Creating Even Problems with Restrictions: x!

[Elihu5991]

I have been given a problem to make a problem for x!. The only restriction is, "But omit odd numbers given x is even"

Another is for x! is, "Omit even numbers, x is divisible by 3".

Is it even possible? I've thought of several manners, but I don't think I'm correct.

Thanks in advance, everyone.

 

[Simon Bridge]

What do you mean "make a problem"? Are you supposed to design a math question?
If I don't know your intended result I cannot help you. How would you know if you are "correct"?

note, if n is a positive integer, then x_n=2n-1 is an odd number.
Does that help?

 

[pwsnafu]

I have been given a problem to make a problem for x!.

What do you mean "make a problem"? Is that a typo?

I think what you are asking for is a formula for, say,
$$1 \cdot 3 \cdot 5 \cdot 7 \cdot 9$$
Okay, start with 9!
How do you construct the product above from 9 factorial?

 

[HallsofIvy]

those are sometimes denoted (x)!. If x is even it is x(x- 2)(x- 4)...(4)(2).

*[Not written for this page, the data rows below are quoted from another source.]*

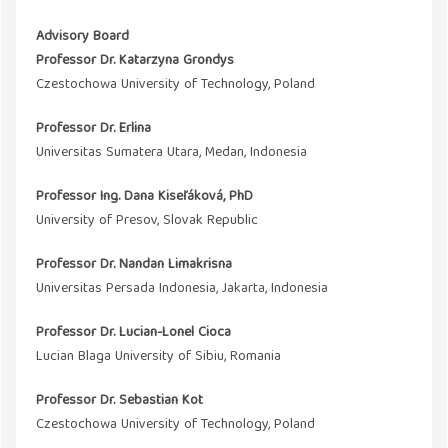
Advisory Board
Professor Dr. Katarzyna Grondys
Czestochowa University of Technology, Poland
Professor Dr. Erlina
Universitas Sumatera Utara, Medan, Indonesia
Professor Ing. Dana Kiseľáková, PhD
University of Presov, Slovak Republic
Professor Dr. Nandan Limakrisna
Universitas Persada Indonesia, Jakarta, Indonesia
Professor Dr. Lucian-Lonel Cioca
Lucian Blaga University of Sibiu, Romania
Professor Dr. Sebastian Kot
Czestochowa University of Technology, Poland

If x is odd, it is x(x- 2)(x- 4)...(3)(1).

Note that is x is even, say x= 2n, then we have (2n)(2n-2)(2n- 4)... (4)(2)= (2)(n)(2)(n-1)(2)(n- 2)...(2)(2)(2)(1)= n(n-1)(n-2)...(2)(1) times a power of 2.

 

[Elihu5991]

Thankyou so much everyone! This problem was a while back. I have had problems accessing this forum, that's why I haven't replied in a long time.

If I can remember what was the problem (I don't normally forget things), as it may have been a typo, then I can reiterate the issue. I still want it solved, but till then, thanks.

 

[Simon Bridge]

Another is for x! is, "Omit even numbers, x is divisible by 3".

omit even means only odd numbers: 1,3,5,7,9,11,13,15,17
but only divisible by three means that 1,5,7,11,13,17... are not allowed; which leaves: 3, 9, 15, ... which is 3(1,3,5,...) ...

i.e. it is another way of asking for the product of odd-integer multiples of three.
So-

If x is an odd-integer multiple of 3, then the product of odd-integer multiples of 3 up to x is given by:$$3\prod_{n=1}^{x/3}(2n-1) = 3\left ( \frac{x}{3} \right )!$$... isn't it?

This sort of word problem is an exercise in curly thinking.